▶ _Text provided_
** START **

# Group Project - Model Baseline
### DSBA 6165
### Divam Arora, Connor Moore, Hemanth Velan

### Sources:
* https://huggingface.co/datasets/gigaword
* https://huggingface.co/docs/datasets/process#export
* https://huggingface.co/docs/datasets/v1.11.0/splits.html
* https://www.geeksforgeeks.org/string-punctuation-in-python/
* https://www.geeksforgeeks.org/removing-stop-words-nltk-python/
* https://pandas.pydata.org/docs/reference/api/pandas.DataFrame.replace.html
* https://www.analyticsvidhya.com/blog/2021/06/pre-processing-of-text-data-in-nlp/
* https://stackoverflow.com/questions/42135409/removing-a-character-from-entire-data-frame
* https://towardsdatascience.com/bertscore-evaluating-text-generation-with-bert-beb7b3431300
* https://medium.com/nlplanet/two-minutes-nlp-learn-the-rouge-metric-by-examples-f179cc285499
* https://www.analyticsvidhya.com/blog/2019/07/how-get-started-nlp-6-unique-ways-perform-tokenization/
* https://stackoverflow.com/questions/28986489/how-to-replace-text-in-a-string-column-of-a-pandas-dataframe
* https://stackoverflow.com/questions/41425945/python-pandas-error-missing-unterminated-subpattern-at-position-2
* https://aparnamishra144.medium.com/how-to-change-string-data-or-text-data-of-a-column-to-lowercase-in-pandas-248a8ce4ae01

First we need to re-run the code from our EDA/pre-processing notebook that loads and prepares our dataset for implementation.

** END **

▶ _Tasks to perform_
1. Give every source URL listed on the model baseline page that is hosted on huggingface.co.
2. Write the next part of the model baseline page, starting right after its last sentence.

▶ _Collected material_
** START **

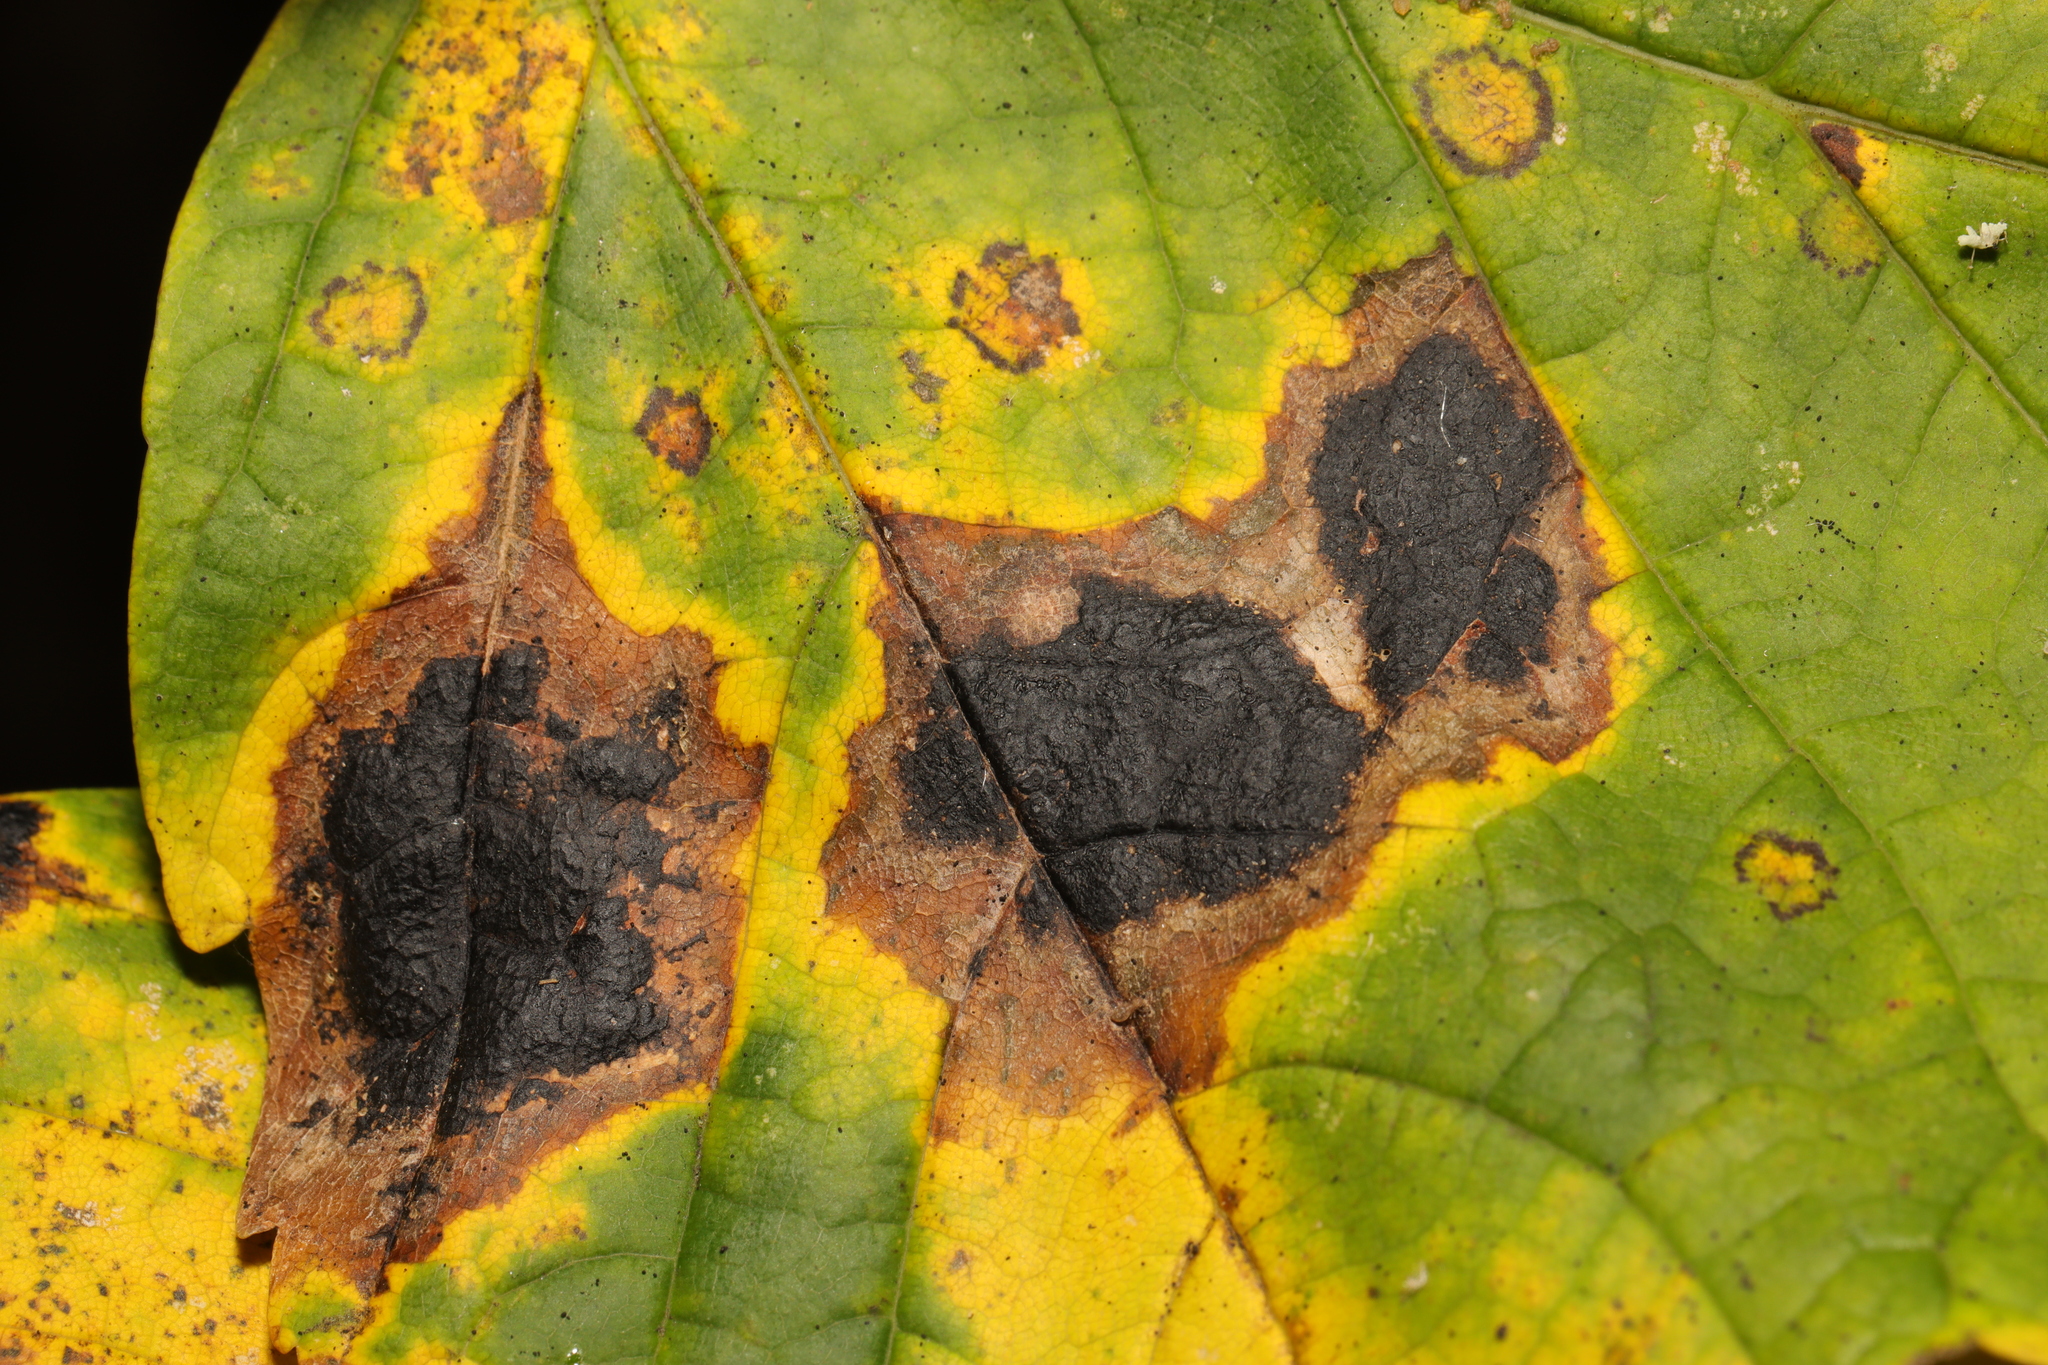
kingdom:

** END **

▶ _Solved tasks_
1.
https://huggingface.co/datasets/gigaword
https://huggingface.co/docs/datasets/process#export
https://huggingface.co/docs/datasets/v1.11.0/splits.html

2.
In [1]:
# import needed packages
import nltk
import string
import pandas as pd
import datasets as ds
from nltk.corpus import stopwords
from transformers import pipeline
from nltk.stem import WordNetLemmatizer
from nltk.tokenize import word_tokenize

# download stop word package from nltk library
nltk.download('punkt')
nltk.download('wordnet')
nltk.download('stopwords')

[nltk_data] Downloading package punkt to
[nltk_data]     C:\Users\cmoor197\AppData\Roaming\nltk_data...
[nltk_data]   Package punkt is already up-to-date!
[nltk_data] Downloading package wordnet to
[nltk_data]     C:\Users\cmoor197\AppData\Roaming\nltk_data...
[nltk_data]   Package wordnet is already up-to-date!
[nltk_data] Downloading package stopwords to
[nltk_data]     C:\Users\cmoor197\AppData\Roaming\nltk_data...
[nltk_data]   Package stopwords is already up-to-date!


True

It's worth noting that because the dataset we used is sourced directly from HuggingFace's library, there is no need for a local copy of the data. Running this notebook automatically downloads and initializes the dataset and allows it to be used as a variable.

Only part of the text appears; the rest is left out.